Muigai recognized the great progress that Singapore’s policies made in terms of racial harmony, but stressed that these policies also created blindspots that needed to be discussed and addressed. He explains, “while there may be no institutionalised racial discrimination in Singapore, several policies have further marginalized of certain ethnic groups.” Strict meritocracy entrenches racial groups in defined socio-economic hierarchies. Chinese as the rich, educated and powerful while Malay as the poor and less educated working class. The colonial legacy lives on despite laudable policy efforts. Trying to create racial unity by ticking the diversity box with integrated housing policies misses the key ingredient for progress — inclusion.
Researchers Bourke and Dillon found that high diversity without the necessary puzzle piece of inclusion can actually cause performance to decline. However, when both diversity and inclusion conditions are high, the researchers found an 80% increase in performance in three large Australian manufacturing, retail and healthcare companies. More specifically, there was an 83% increase in ability to innovate, 31% increase in responsiveness to changing customer needs and a 42% increase in team collaboration. This finding could be useful to help improve the situation of the Malay Singaporeans, which the Singaporean government is trying to do.
Yet, out of fear of ethnic conflict, Singapore’s government suppresses or ignores minority voices that demand better treatment. Singapore’s Internal Security Act grants executive powers against actions that “promote feelings of ill-will and hostility between different races or other classes of the population likely to cause violence.” The UN Special Rapporteur on Racism and Racial Discrimination Githu Muigai stressed the need for Singapore to ease these restrictions to allow for free speech and free assembly. Singapore is classified as a ‘partly free’ in terms of political and civil liberties.
This tactic of quashing minority voices is detrimental to the country’s overall progress. Moving forward, they could apply inclusion research findings to create more nuanced policies that allow for dissent and adapt to minorities’ needs. These efforts to cultivate inclusion would lead to leaps in individual, and therefore overall, performance. As Bourke and Dillon poetically note about their findings “it’s a beautiful story of collective intelligence, driven by diverse ideas which are set free through inclusive behaviours.”
France, in contrast to Singapore, does not collect racial data. It is illegal to do so. The government believes in a universalist, colorblind system to foster societal cohesion. Everyone is the same and should be treated as such, goes their thinking. France shares Singapore’s aim of societal togetherness but uses the opposite approach. Instead of exploring differences amongst France’s increasingly diverse immigrant populace, the government suppresses and condemns discussion of those differences. Yet there are different racial realities for French citizens. Black people in France occupy fewer positions of power than in the United States, reports the New York Times. One of France’s top anti-racism activists, Rokhaya Diallo, says that growing up in France “the only positive images of Black people that I saw came from the United States.”
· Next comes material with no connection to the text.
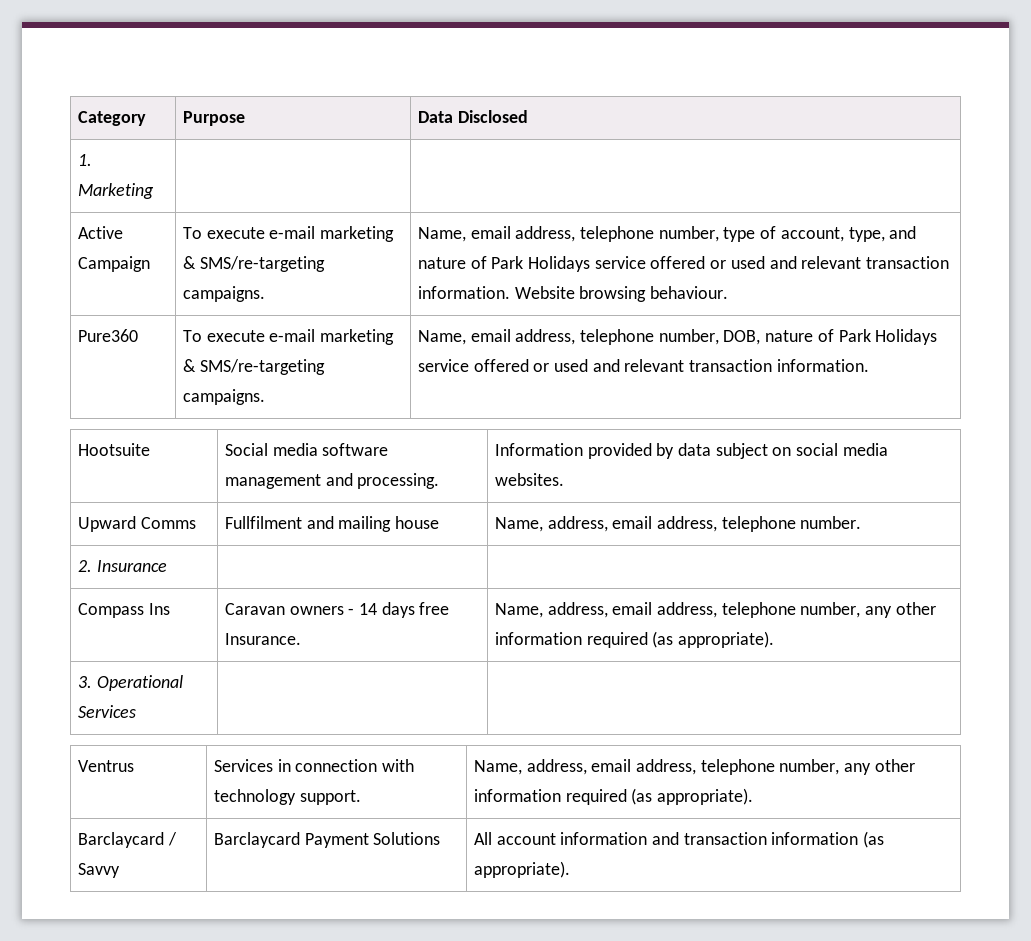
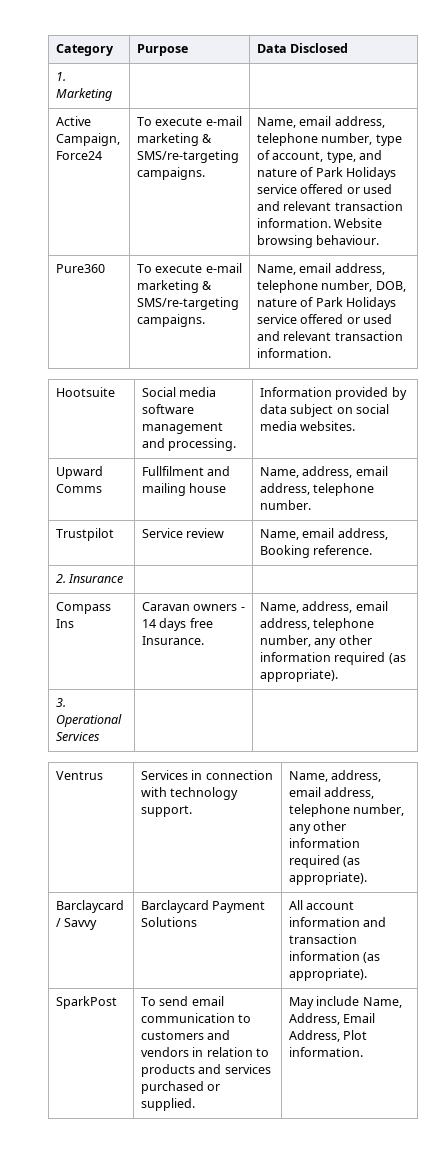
[77,256,150,272] Campaign -> [55,133,120,146] [55,151,102,160] Campaign, Force24
(862, 522) none -> [55,528,114,541] [141,528,225,538] [259,528,388,540] [259,545,373,558] // Trustpilot | Service review | Name, email address, Booking reference.
(570, 869) none -> [55,996,117,1009] [140,996,224,1006] [140,1013,252,1023] [140,1030,231,1040] [140,1047,269,1057] [140,1064,271,1077] [140,1081,221,1094] [140,1098,195,1111] [288,996,402,1009] [288,1013,376,1025] [288,1030,368,1042] [288,1047,363,1057] // SparkPost | To send email communication to customers and vendors in relation to products and services purchased or supplied. | May include Name, Address, Email Address, Plot information.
In the wake of the racial justice movement’s renaissance in the United States, similar protests and conversations sparked in France. However, top French officials and academics brushed these issues aside and chalked them up to the dangerous Americanization of a formerly unified French culture. Diversity is an American “concept” not welcome in France. This sentiment is inclusion gone way overboard. France’s situation is further evidence of the pitfalls that occur when diversity and inclusion are implemented as separate strategies.